Nor will we review the issue concerning whether the proposed landfill is in accordance with the State’s solid waste management policy (see, ECL 27-0106) since, despite an extensive issues conference, petitioners failed to raise that issue until the conclusion of the adjudicatory proceeding (see, 6 NYCRR 624.8 [a] [4]). As to additional contentions concerning alleged inadequacies in the application of 4C’s, we find them without merit.

Mercure, J. P., Crew III, Spain and Graffeo, JJ., concur. Adjudged that the appeal is dismissed, without costs. Adjudged that the determination is confirmed, without costs, and petition dismissed.
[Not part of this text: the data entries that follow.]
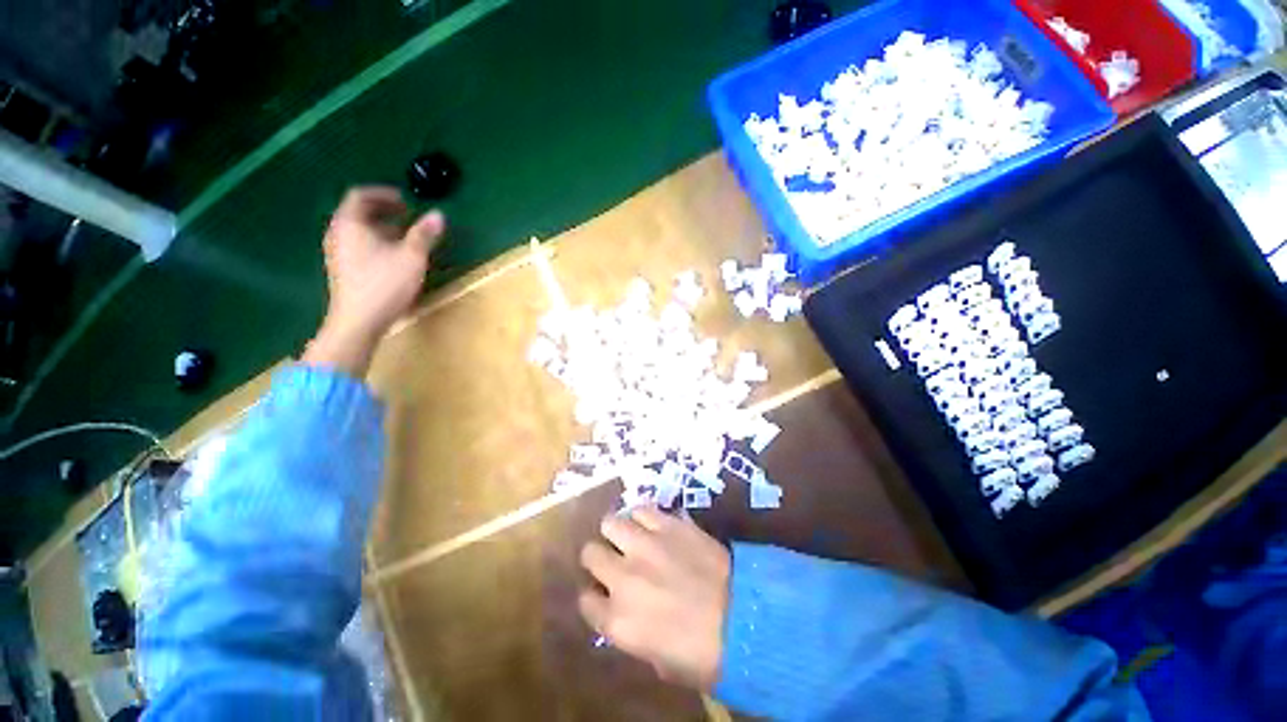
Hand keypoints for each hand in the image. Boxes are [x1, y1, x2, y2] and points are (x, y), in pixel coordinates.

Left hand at [303, 187, 443, 375]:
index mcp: (350, 224)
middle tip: (408, 217)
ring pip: (358, 231)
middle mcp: (338, 234)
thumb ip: (424, 234)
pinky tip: (394, 257)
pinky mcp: (342, 270)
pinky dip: (376, 242)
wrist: (358, 321)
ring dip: (382, 228)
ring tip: (405, 237)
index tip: (405, 201)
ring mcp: (338, 253)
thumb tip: (438, 215)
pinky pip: (358, 245)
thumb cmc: (385, 284)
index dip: (383, 194)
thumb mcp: (412, 257)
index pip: (360, 196)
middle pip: (358, 213)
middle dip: (384, 212)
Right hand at [578, 506, 730, 690]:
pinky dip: (643, 517)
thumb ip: (634, 632)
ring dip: (618, 532)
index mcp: (617, 621)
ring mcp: (645, 546)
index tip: (605, 594)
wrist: (745, 619)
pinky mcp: (668, 525)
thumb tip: (628, 612)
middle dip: (599, 558)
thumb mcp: (658, 659)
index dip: (595, 596)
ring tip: (631, 538)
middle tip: (616, 560)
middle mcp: (623, 577)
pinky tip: (653, 525)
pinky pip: (642, 510)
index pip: (586, 600)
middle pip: (590, 553)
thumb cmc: (703, 654)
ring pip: (610, 523)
. DEC had permitted 4C’s to operate a landfill in 1988, yet the permit expired when a timely renewal application was not filed.

. The order denying 4C’s’ motion is not appealable as of right (see, CPLR 5701 [b] [1]) and, therefore, the appeal therefrom will be dismissed. Our scope of review upon transfer of the underlying proceeding includes review of the denial of 4C’s’ motion (see, Matter of Healy v Sheldon, 235 AD2d 992).